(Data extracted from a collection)
_ _ _ _
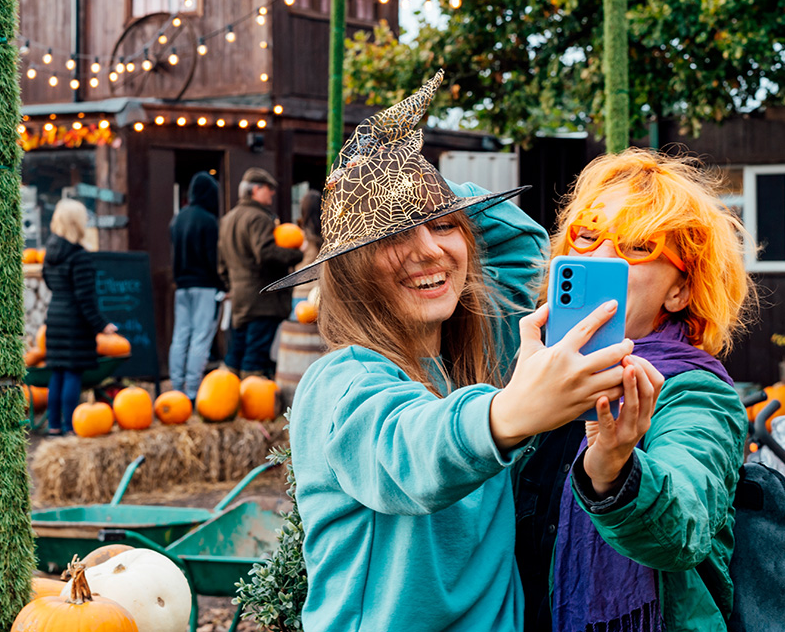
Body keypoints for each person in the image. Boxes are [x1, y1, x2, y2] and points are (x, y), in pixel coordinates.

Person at [270, 72, 635, 632]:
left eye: (444, 226)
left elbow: (524, 249)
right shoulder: (339, 385)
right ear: (348, 270)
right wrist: (510, 413)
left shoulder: (476, 356)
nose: (427, 251)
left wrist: (415, 176)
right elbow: (410, 451)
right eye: (391, 236)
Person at [517, 149, 755, 632]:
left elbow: (685, 527)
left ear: (681, 291)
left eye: (638, 246)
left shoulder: (696, 394)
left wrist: (614, 470)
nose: (602, 256)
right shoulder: (530, 370)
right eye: (587, 235)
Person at [218, 167, 301, 378]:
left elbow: (221, 264)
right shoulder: (258, 218)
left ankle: (230, 401)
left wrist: (232, 286)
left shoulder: (228, 219)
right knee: (255, 356)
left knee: (235, 354)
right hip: (263, 300)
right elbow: (266, 253)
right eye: (268, 188)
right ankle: (251, 403)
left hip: (239, 299)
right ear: (255, 190)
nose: (272, 193)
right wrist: (296, 255)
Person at [42, 199, 117, 436]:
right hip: (74, 321)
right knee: (73, 372)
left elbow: (48, 282)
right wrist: (102, 325)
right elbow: (86, 298)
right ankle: (70, 426)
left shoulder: (50, 252)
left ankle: (54, 425)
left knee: (57, 372)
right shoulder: (79, 256)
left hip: (54, 316)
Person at [169, 172, 223, 400]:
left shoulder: (177, 220)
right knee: (200, 338)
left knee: (180, 337)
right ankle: (192, 392)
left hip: (182, 287)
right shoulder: (209, 221)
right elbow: (212, 260)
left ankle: (175, 389)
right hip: (205, 287)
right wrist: (221, 284)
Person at [290, 189, 322, 317]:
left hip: (300, 292)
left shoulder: (297, 236)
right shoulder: (328, 235)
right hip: (320, 293)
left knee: (299, 333)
_ _ _ _
• **Action item**
Without including any picture, print every record exactly as written above.

• **Exercise response**
Body keypoints for each person in the image. Boxes are [x1, y1, x2, y2] and points are (x, y), in pixel coordinates.

Person at [270, 72, 635, 632]:
left eye: (444, 226)
left elbow: (524, 249)
right shoulder: (339, 385)
right ear: (348, 270)
right wrist: (510, 413)
left shoulder: (476, 356)
nose: (427, 251)
left wrist: (415, 176)
right elbow: (410, 451)
right eye: (391, 236)
Person at [517, 149, 755, 632]:
left elbow: (685, 527)
left ear: (681, 291)
left eye: (638, 246)
left shoulder: (696, 394)
left wrist: (614, 470)
nose: (602, 256)
right shoulder: (530, 370)
right eye: (587, 235)
Person at [218, 167, 301, 378]:
left elbow: (221, 264)
right shoulder: (258, 218)
left ankle: (230, 401)
left wrist: (232, 286)
left shoulder: (228, 219)
right knee: (255, 356)
left knee: (235, 354)
right hip: (263, 300)
right elbow: (266, 253)
right eye: (268, 188)
right ankle: (251, 403)
left hip: (239, 299)
right ear: (255, 190)
nose: (272, 193)
right wrist: (296, 255)
Person at [42, 199, 117, 436]:
right hip: (74, 321)
right knee: (73, 372)
left elbow: (48, 282)
right wrist: (102, 325)
right elbow: (86, 298)
right ankle: (70, 426)
left shoulder: (50, 252)
left ankle: (54, 425)
left knee: (57, 372)
right shoulder: (79, 256)
left hip: (54, 316)
Person at [169, 172, 223, 400]:
left shoulder: (177, 220)
right knee: (200, 338)
left knee: (180, 337)
right ankle: (192, 392)
left hip: (182, 287)
right shoulder: (209, 221)
right elbow: (212, 260)
left ankle: (175, 389)
right hip: (205, 287)
right wrist: (221, 284)
Person at [290, 189, 322, 317]:
left hip: (300, 292)
left shoulder: (297, 236)
right shoulder: (328, 235)
right hip: (320, 293)
left knee: (299, 333)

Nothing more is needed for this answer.